In order to address these security risks, it is possible to use unprivileged containers instead.
Using unprivileged containers
To use unprivileged containers, use the default cluster template and set PRIVILEGED=false
.
Unprivileged containers require extra configuration on the container runtime. This configuration is available in the kubeadm images starting from version v1.32.4.
Running Kubernetes in unprivileged containers
In order for Kubernetes to work inside an unprivileged containers, configuration of containerd, kubelet and kube-proxy is adjusted, in accordance with the upstream project documentation.
In particular, the following configuration adjustments are performed:
kubelet
- add feature gate
KubeletInUserNamespace: true
When using the default cluster template, these are applied on the nodes through a KubeletConfiguration patch.
NOTE: Kubernetes documentation also recommends using
cgroupDriver: cgroupfs
, but Incus and Canonical LXD both work correctly with the systemd cgroup driver.

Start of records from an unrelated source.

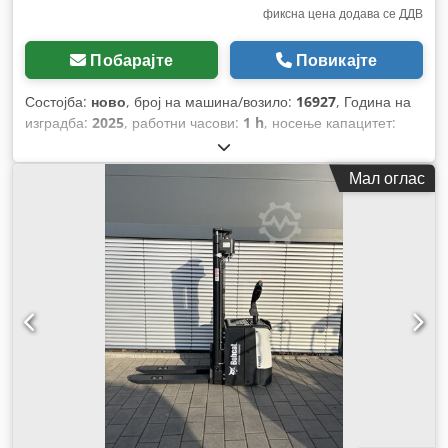
фиксна цена додава се ДДВ
Побарајте
Повикајте
Состојба:
ново
, број на машина/возило:
16927
, Година на
изградба:
2025
, работни часови:
1 h
, носење капацитет:
1.200 кг
, висина на подигнување:
3.620 мм
, центар на
товарот:
600 мм
, тип на гориво:
електричен
, тип на јарбол:
Мал оглас
симплекс
, градежна височина:
2.280 мм
, напон на
батеријата:
24 V
, должина на вилушките:
1.150 мм
, вкупна
тежина:
576 кг
,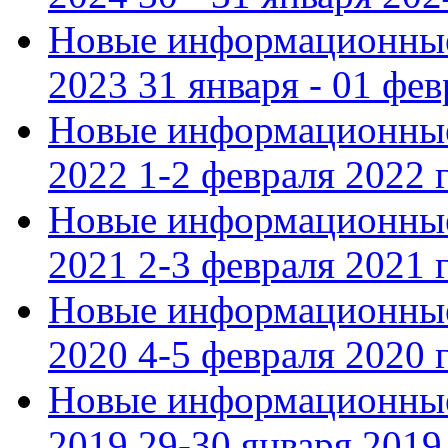
Новые информационные
2023 31 января - 01 фе
Новые информационные
2022 1-2 февраля 2022 г
Новые информационные
2021 2-3 февраля 2021 г
Новые информационные
2020 4-5 февраля 2020 г
Новые информационные
2019 29-30 января 2019 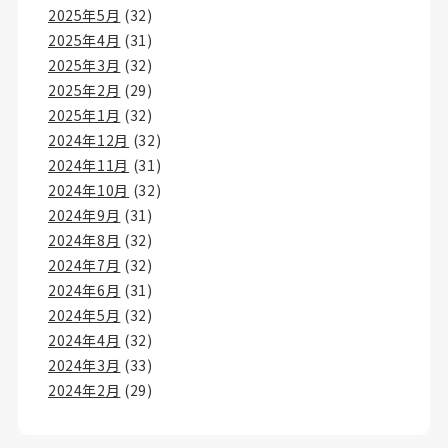
2025年5月
(32)
2025年4月
(31)
2025年3月
(32)
2025年2月
(29)
2025年1月
(32)
2024年12月
(32)
2024年11月
(31)
2024年10月
(32)
2024年9月
(31)
2024年8月
(32)
2024年7月
(32)
2024年6月
(31)
2024年5月
(32)
2024年4月
(32)
2024年3月
(33)
2024年2月
(29)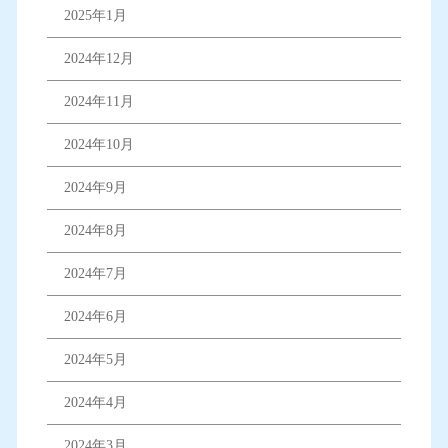
2025年1月
2024年12月
2024年11月
2024年10月
2024年9月
2024年8月
2024年7月
2024年6月
2024年5月
2024年4月
2024年3月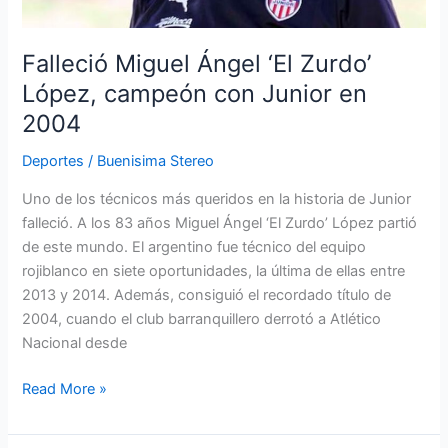
Junior
en
2004
Falleció Miguel Ángel ‘El Zurdo’
López, campeón con Junior en
2004
Deportes
/
Buenisima Stereo
Uno de los técnicos más queridos en la historia de Junior
falleció. A los 83 años Miguel Ángel ‘El Zurdo’ López partió
de este mundo. El argentino fue técnico del equipo
rojiblanco en siete oportunidades, la última de ellas entre
2013 y 2014. Además, consiguió el recordado título de
2004, cuando el club barranquillero derrotó a Atlético
Nacional desde
Read More »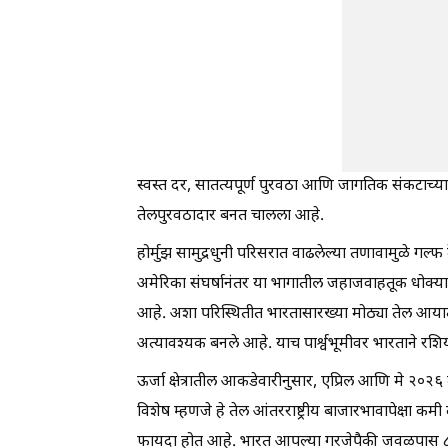
स्वस्त दर, सातत्यपूर्ण पुरवठा आणि जागतिक संकटाच्या
तेलपुरवठादार बनत चालला आहे.
होर्मुझ सामुद्रधुनी परिसरात वाढलेल्या तणावामुळे गल्
अमेरिका संघर्षानंतर या भागातील जहाजवाहतूक धोक्
आहे. अशा परिस्थितीत भारतासारख्या मोठ्या तेल आयात
अत्यावश्यक बनले आहे. याच पार्श्वभूमीवर भारताने रश
ऊर्जा क्षेत्रातील आकडेवारीनुसार, एप्रिल आणि मे २०२६
विशेष म्हणजे हे तेल आंतरराष्ट्रीय बाजारभावापेक्षा 
फायदा होत आहे. भारत आपल्या गरजेपैकी जवळपास ८८ 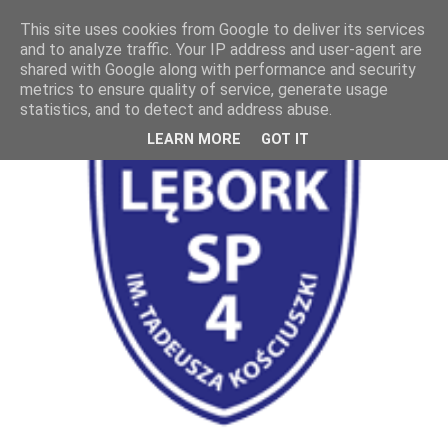
This site uses cookies from Google to deliver its services
and to analyze traffic. Your IP address and user-agent are
shared with Google along with performance and security
metrics to ensure quality of service, generate usage
statistics, and to detect and address abuse.
LEARN MORE
GOT IT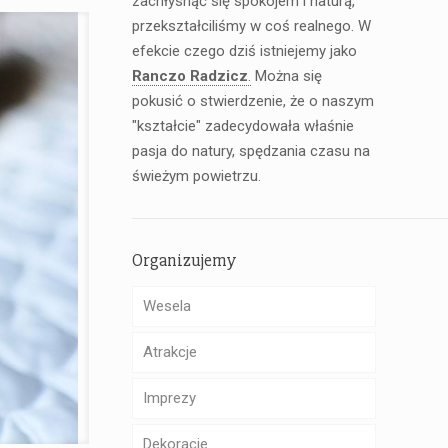
zachłysnąć się spokojem i naturą,
przekształciliśmy w coś realnego. W
efekcie czego dziś istniejemy jako
Ranczo Radzicz
.
Można się
pokusić o stwierdzenie, że o naszym
"kształcie" zadecydowała właśnie
pasja do natury, spędzania czasu na
świeżym powietrzu.
Organizujemy
Wesela
Atrakcje
Imprezy
Dekoracje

Further, Kubelet 1.32+ with containerd 2.0+ can query which cgroup driver is used through the CRI API, so no static configuration is required.
containerd
- set
disable_apparmor = true
- set
restrict_oom_score_adj = true
- set
disable_hugetlb_controller = true
NOTE: Kubernetes documentation also recommends setting
SystemdCgroup = false
, but Incus and Canonical LXD both work correctly with the systemd cgroup driver.
When using the default images, the containerd service will automatically detect that the container is running in unprivileged mode, and set those options before starting. See systemctl status containerd
for details.
Support in pre-built kubeadm images
Unprivileged containers are supported with the pre-built kubeadm images starting from version v1.32.4.
Limitations in unprivileged containers
Known limitations apply when using unprivileged containers, e.g. consuming NFS volumes. See Caveats and Caveats and Future work for more details.
Similar limitations might apply for the CNI of the cluster. kube-flannel
with the vxlan backend is known to work.
Testing
The above have been tested with Incus 6.10+ on Kernel 6.8 or newer.